→ **WHAT YOU NEED TO DO**
Gather from the material every line that contains the string "left".

→ **TASK INPUTS**
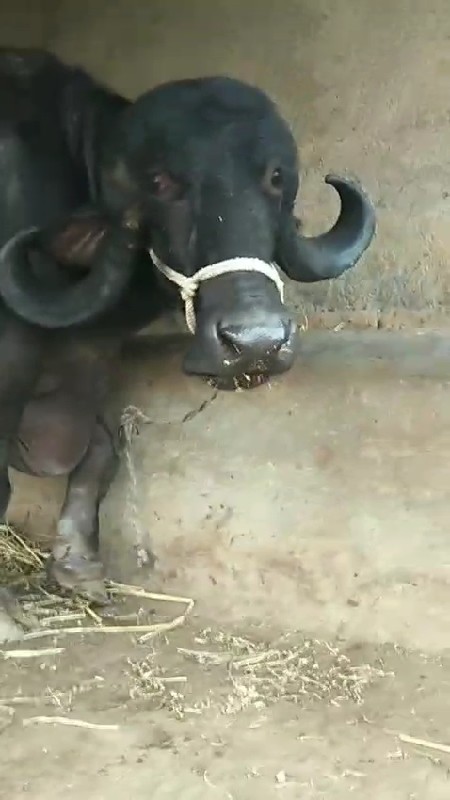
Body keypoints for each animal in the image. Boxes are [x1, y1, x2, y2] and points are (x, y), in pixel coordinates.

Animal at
---
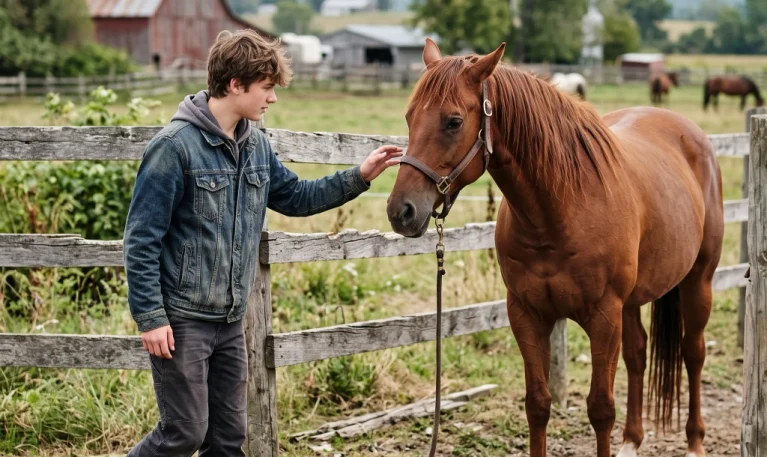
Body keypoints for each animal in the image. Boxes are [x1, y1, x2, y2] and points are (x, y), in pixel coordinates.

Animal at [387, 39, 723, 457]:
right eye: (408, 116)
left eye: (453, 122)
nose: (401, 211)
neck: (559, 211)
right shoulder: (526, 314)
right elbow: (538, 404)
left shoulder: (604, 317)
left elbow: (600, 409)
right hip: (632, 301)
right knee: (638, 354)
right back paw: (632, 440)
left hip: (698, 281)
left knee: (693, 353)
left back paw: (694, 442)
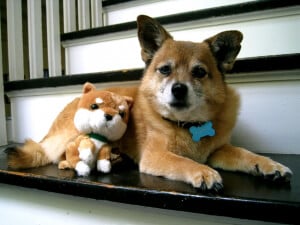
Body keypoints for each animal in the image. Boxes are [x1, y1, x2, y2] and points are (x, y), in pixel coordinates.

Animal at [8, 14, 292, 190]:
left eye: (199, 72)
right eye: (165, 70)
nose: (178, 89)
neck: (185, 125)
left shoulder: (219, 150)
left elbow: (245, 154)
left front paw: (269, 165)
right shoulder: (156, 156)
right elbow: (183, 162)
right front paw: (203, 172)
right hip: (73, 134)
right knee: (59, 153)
...
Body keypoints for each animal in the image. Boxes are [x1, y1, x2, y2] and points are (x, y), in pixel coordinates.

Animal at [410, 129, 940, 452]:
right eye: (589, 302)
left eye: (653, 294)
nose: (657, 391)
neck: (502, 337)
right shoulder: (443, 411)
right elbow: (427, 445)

→ **EXERCISE ANSWER**
left eye: (453, 122)
left shoulder: (604, 317)
left elbow: (600, 409)
left hip: (698, 281)
left knee: (693, 353)
left back paw: (694, 442)
left eye: (199, 72)
left shoulder: (219, 150)
left elbow: (245, 154)
left front paw: (269, 165)
left eye: (653, 294)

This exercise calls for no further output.